Below the surface, yarrow spreads through rhizomes, forming underground networks of support that thrive in disturbed soil. When transplanted, its roots are intentionally torn apart to encourage stronger growth. Trauma does not destroy this plant—it reorganizes it. What could be read as damage becomes a condition for resilience.
Yarrow repels some insects while attracting pollinators. It teaches discernment. Not everything is welcome. Not everything is refused. Abolition, too, requires this kind of clarity—knowing when to open, when to protect, when to say no.
Yarrow does not seek recognition for the way it supports others. It enhances growth quietly, without extraction or reward. It models a form of companionship rooted in reciprocity rather than individualism.
What might we learn from a plant that grows stronger when torn, that builds networks underground, that heals without asking permission from power?
How does yarrow challenge the culture of individualism that undermines coalition and collective care?

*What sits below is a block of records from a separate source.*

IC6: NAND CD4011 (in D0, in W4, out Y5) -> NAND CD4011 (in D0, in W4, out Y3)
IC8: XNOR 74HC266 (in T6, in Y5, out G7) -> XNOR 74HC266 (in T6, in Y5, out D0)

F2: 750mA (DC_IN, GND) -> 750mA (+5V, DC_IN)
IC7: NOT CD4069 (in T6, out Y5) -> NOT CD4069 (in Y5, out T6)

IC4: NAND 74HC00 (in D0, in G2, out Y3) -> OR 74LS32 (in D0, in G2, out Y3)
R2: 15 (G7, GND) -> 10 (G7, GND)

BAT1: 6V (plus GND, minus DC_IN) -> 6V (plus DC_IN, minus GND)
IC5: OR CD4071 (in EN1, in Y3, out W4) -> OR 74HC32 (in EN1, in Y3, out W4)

Urtica Diocea (Stinging Nettle):
Despite its sting, nettle has many useful qualities. In the garden, it encourages beneficial insects and strengthens the growth of mint and tomatoes. Medicinally, nettles are a nutritious superfood providing vitamins A, B6, K, riboflavin, folate, calcium, manganese, magnesium, iron, phosphorus, and potassium. It has been used to treat a range of illnesses of the kidneys, adrenals, urinary and gastrointestinal tracts, skin, cardiovascular system, hemorrhages, and influenza. Nettle represents the complexity of existence. These sharp plants are packed with powerful healing remedies and stinging bite. They teach us about boundaries, complexity, and consent.

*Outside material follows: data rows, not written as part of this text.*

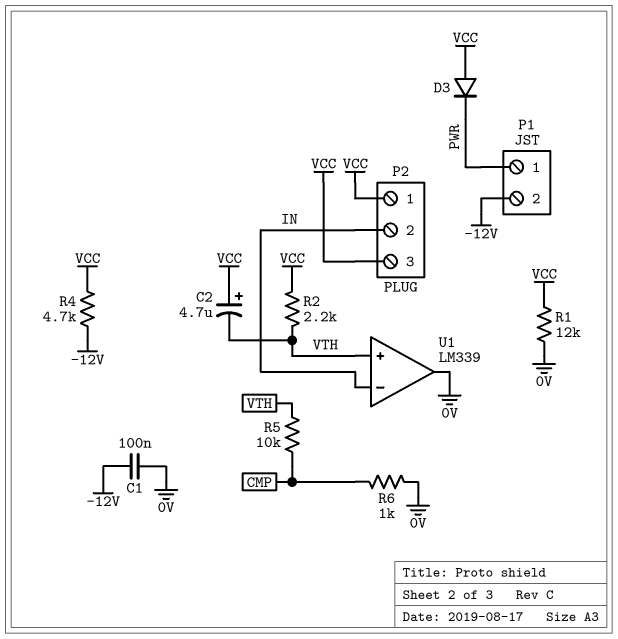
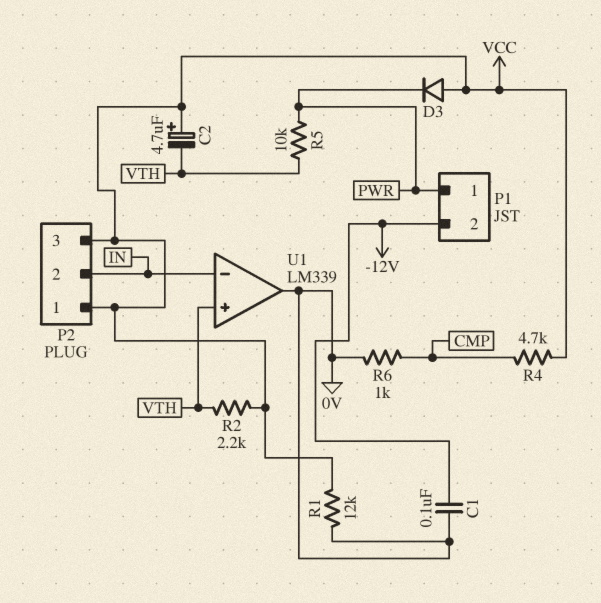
R4: 4.7k (-12V, VCC) -> 4.7k (CMP, VCC)
R5: 10k (CMP, VTH) -> 10k (PWR, VTH)

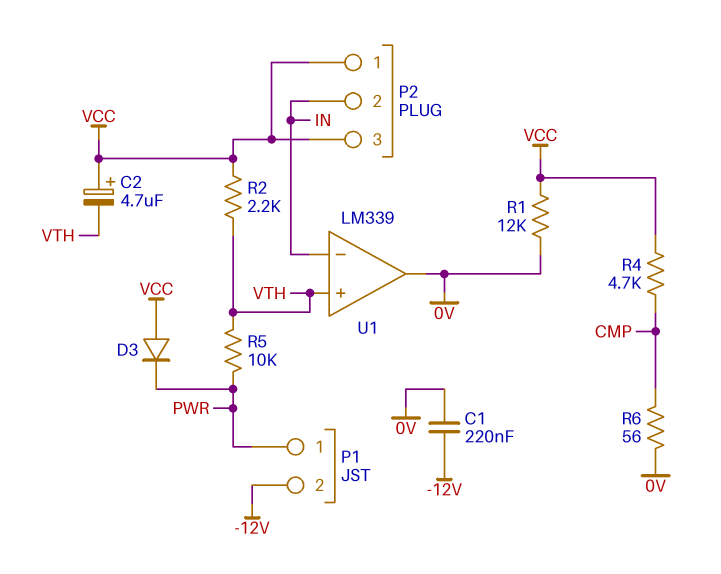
C1: 100nF (-12V, 0V) -> 220nF (-12V, 0V)
R6: 1k (0V, CMP) -> 56 (0V, CMP)

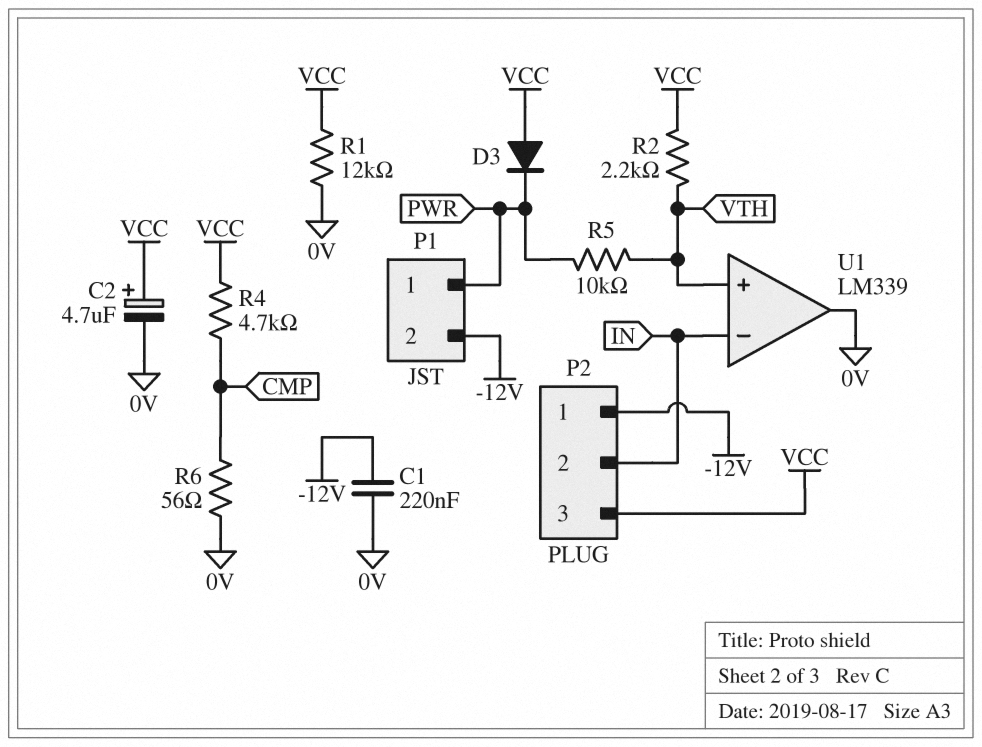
C2: 4.7uF (plus VCC, minus VTH) -> 4.7uF (plus VCC, minus 0V)
P2 pin 1: VCC -> -12V

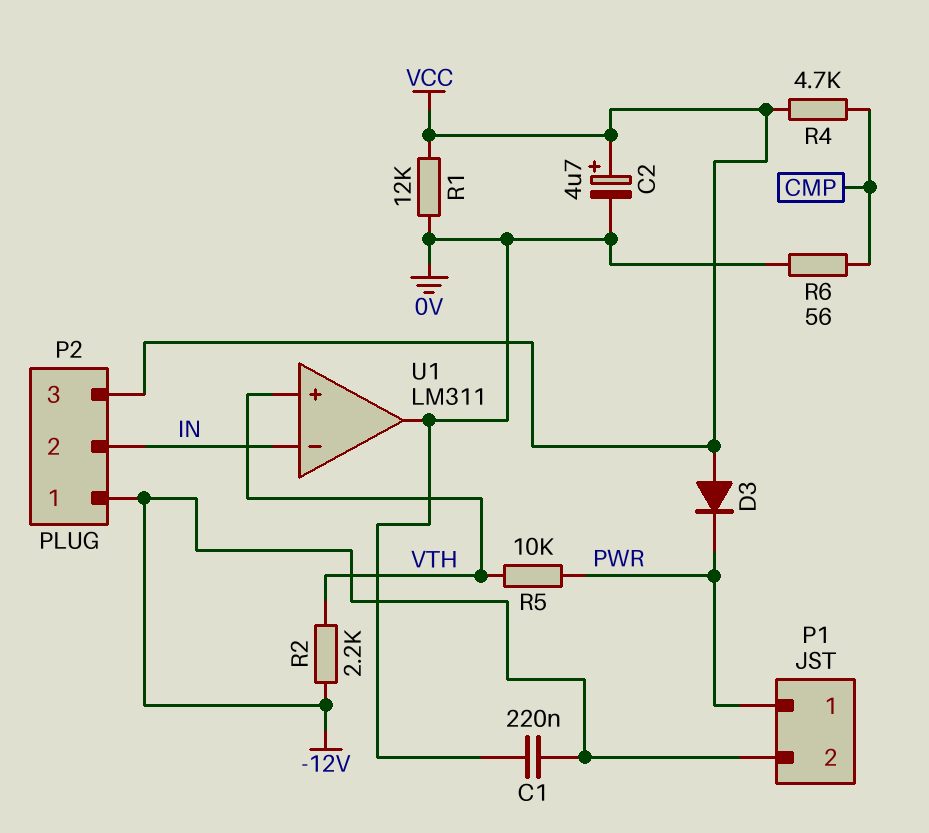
R2: 2.2k (VCC, VTH) -> 2.2k (-12V, VTH)
U1: LM339 -> LM311

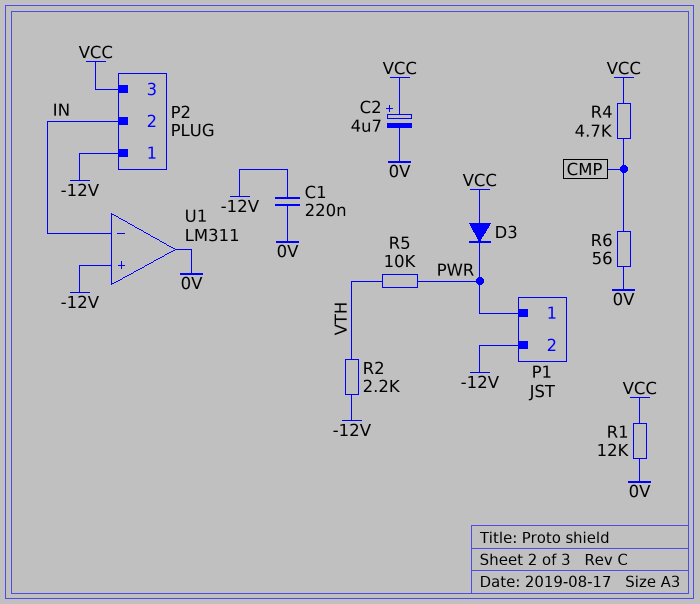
U1 pin in+: VTH -> -12V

Medicinally, nettles are a highly nutritious superfood providing vitamins A, B6, K, riboflavin, folate, calcium, manganese, magnesium, iron, phosphorus and potassium has been used to treat a range of illnesses of the kidneys, adrenals and urinary tract, gastrointestinal tract, skin, cardiovascular system, hemorrhages, and influenza. The inflammation from nettles has long been a folk remedy for treatment of arthritis. ‘Urtication,’ or flogging with Nettles, is a remedy for chronic rheumatism or blood stagnation. According to herbalist Kelsey Barrett, “Nettle acts like an old grandmother, whipping you into shape. Coming from love and nourishment, she gives organs, muscles, skin, blood and limbs the medicine they truly need. She doesn’t waste time, she gets right to the task at hand of cleaning house.

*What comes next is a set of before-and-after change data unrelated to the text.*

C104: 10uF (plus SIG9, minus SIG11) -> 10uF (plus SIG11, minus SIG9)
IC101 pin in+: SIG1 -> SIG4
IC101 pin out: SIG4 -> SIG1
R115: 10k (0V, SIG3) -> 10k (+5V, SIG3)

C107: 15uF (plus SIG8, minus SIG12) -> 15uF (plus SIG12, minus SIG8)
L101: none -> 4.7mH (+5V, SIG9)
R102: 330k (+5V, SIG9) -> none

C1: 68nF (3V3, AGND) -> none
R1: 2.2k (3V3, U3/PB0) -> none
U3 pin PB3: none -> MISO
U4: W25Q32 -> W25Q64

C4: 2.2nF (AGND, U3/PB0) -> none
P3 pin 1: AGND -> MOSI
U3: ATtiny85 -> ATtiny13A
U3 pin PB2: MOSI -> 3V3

The stinging hairs of nettle are composed of silica that inject a natural venom into the skin and cause a temporary rash. The irritation, however, can be eased with nettle juice, dock leaves, jewelweed, rosemary, mint, sage or any member of the sorrel family, which usually (and conveniently) grow nearby.
Nettle represents the complexity of existence. These sharp stinging plants are packed with powerful healing remedies and stinging bite. The teach us about boundaries, consent and personal space. Without care, reaching for nettle can cause discomfort but/and the antidote is often found near by.
Our binary justice system leaves no space for human complexity. How is it possible to recognize the humanity of a person who may have committed a horrible act?
Can we create a system that addresses harm with out creating more? How might what we need grow adjacent to the spaces and places where harm has occured?
Nettle also reminds us about boundaries— what are the roles of boundaries in abolitionist practice?
How can boundaries help us to heal from harm? Where in your own life can boundaries help you to love more fully?
“Boundaries are the distance at which I can love you and me simultaneously.”